By Michael Mui, 24 Hours Vancouver

Satinder Paul Singh Dhillon was sentenced earlier this month to 30 days jail time for continuing his refusal to take down blog posts from March and April 2010.
FOTOLIA

Satinder Paul Singh Dhillon was sentenced earlier this month to 30 days jail time for continuing his refusal to take down blog posts from March and April 2010. FOTOLIA

A local financial advisor has been sentenced to jail for refusing to take down blog posts that the B.C. Supreme Court said were “disparaging or defamatory” about the KPMG international auditing firm, and that suggested several judges had “improperly aligned themselves” with the company.

Satinder Paul Singh Dhillon was sentenced earlier this month to 30 days jail time for continuing his refusal to take down blog posts from March and April 2010.

The posts deal with the bankruptcy proceedings of Erwin Braich, to which Dhillon stood as a creditor for several million dollars, according to the court.

“The blog posts that you made or edited, and published, contained numerous statements that alleged or strongly implied that KPMG and several lawyers and other professionals associated with the bankruptcy were dishonest, corrupt, incompetent and unethical,” wrote Justice Heather Holmes.

“The statements also alleged or strongly implied that several of the judges who had roles in the bankruptcy proceedings improperly aligned themselves with KPMG, and took concerted and ill-motivated steps to protect KPMG’s interests in the bankruptcy proceedings.

A previous court document identified one post’s title: KPMG Stifles Freedom of Speech in Desperate Move.

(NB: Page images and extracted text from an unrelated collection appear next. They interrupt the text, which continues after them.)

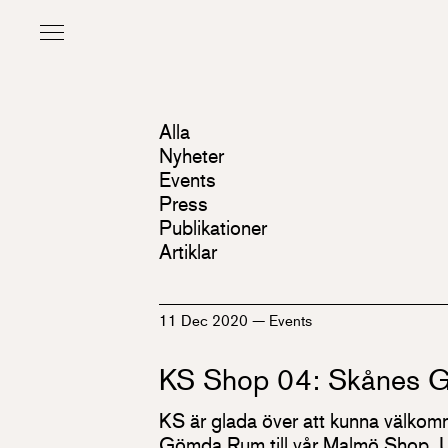
Alla
Nyheter
Events
Press
Publikationer
Artiklar
11 Dec 2020
—
Events
KS Shop 04: Skånes 
KS är glada över att kunna välkom
Gömda Rum till vår Malmö Shop. Ut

That post remains online today.

What exactly the other two posts, made in March 2010, said is not immediately clear. According to the court, the blog containing those posts was removed sometime before June 22 this year.

Dhillon submitted in court that he maintains the statements made in the posts were true and publishing them was merely an exercise of freedom of expression.

The court rejected that reasoning, however, as there was already a specific order from the courts for him to take down the posts, which were described by the court as “scurrilous attacks.”

The court added that Dhillon knew he should have filed and pursued an appeal through the court rather than act in defiance.

“When that failure was the subject of comment during the trial, you explained you had no confidence in the Court of Appeal to treat you fairly and impartially,” the judge wrote.

Asides from the jail term, Dhillon is also ordered to remove the posts from all publications within 24 hours of his release.